Bugün, dün gece rastgele önüme çıkan ve beni düşünceye boğan bir hikayeyi paylaşmak istiyorum. Hikaye çok kısa ama anlatmak istenilen konuyla ilgili roman bile yazılır eminim.
Hikaye doğru mu değil mi hiçbir fikrim yok. Uyarlama olabilir fakat beni ilgilendiren ana fikir.
Hikaye:
Dervişin biri, bir kucak elmayla yanından geçen kıza; "Nereye gidiyorsun? O kucağına ne doldurdun?" diye sormuş.
Kız: "Sevdiğim çalışıyor şu tarlada.
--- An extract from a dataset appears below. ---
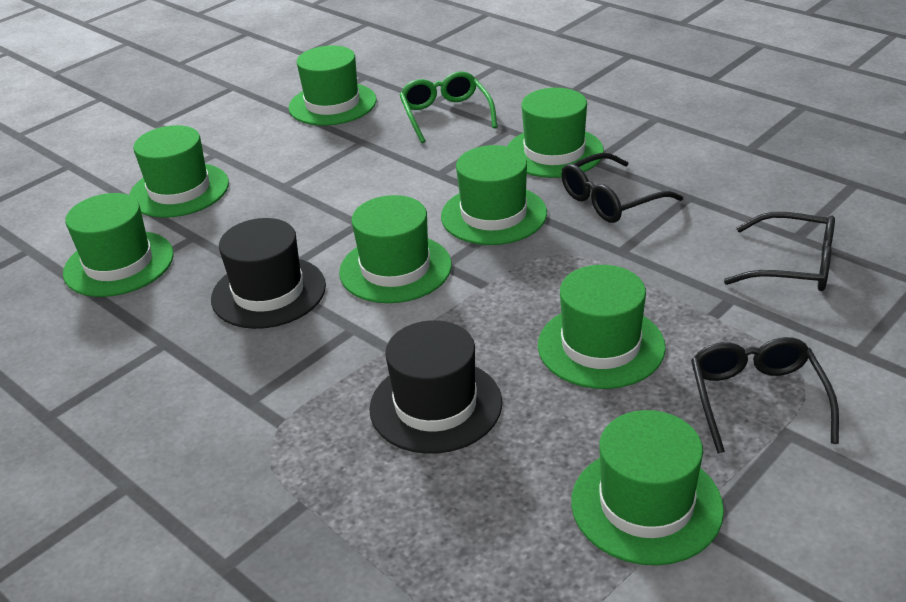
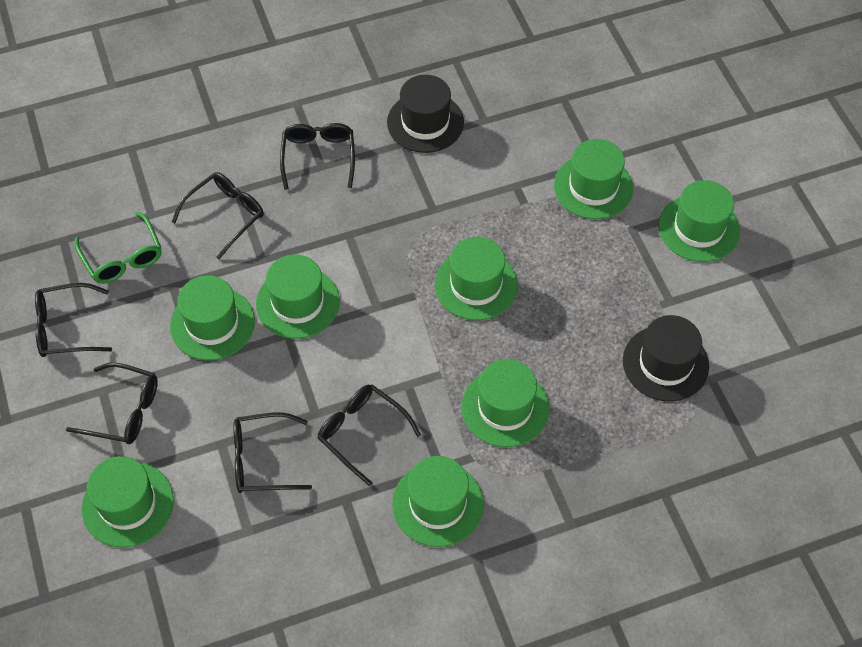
black glasses: 3 -> 6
O'na götürüyorum" diye cevap vermiş.
Derviş: "Kaç tane elma var elinde?" diye sormuş.
Kız gayet sakin: "İnsan, sevdiğine götürdüğü şeyi sayar mı hiç?" demiş.
Derviş bu sözlerden sonra, elindeki tesbihi yavaşça koparmış.
Biliyorum herkes anlatılmak istenileni kabaca anladı. Hatta bu hikayeyi kesin bir yerlerde okumuşsunuzdur. Ben görmedim ve ilginç buldum o yüzden paylaşıyorum. Dervişin bu hareketi benim çok hoşuma gitti. Duyduğum en kısa hikaye ve en anlamlı ana fikir diyebilirim. Basit cümleler üzerine kurulmuş bir hikaye olmasına rağmen beni düşündürüyor bilmiyorum.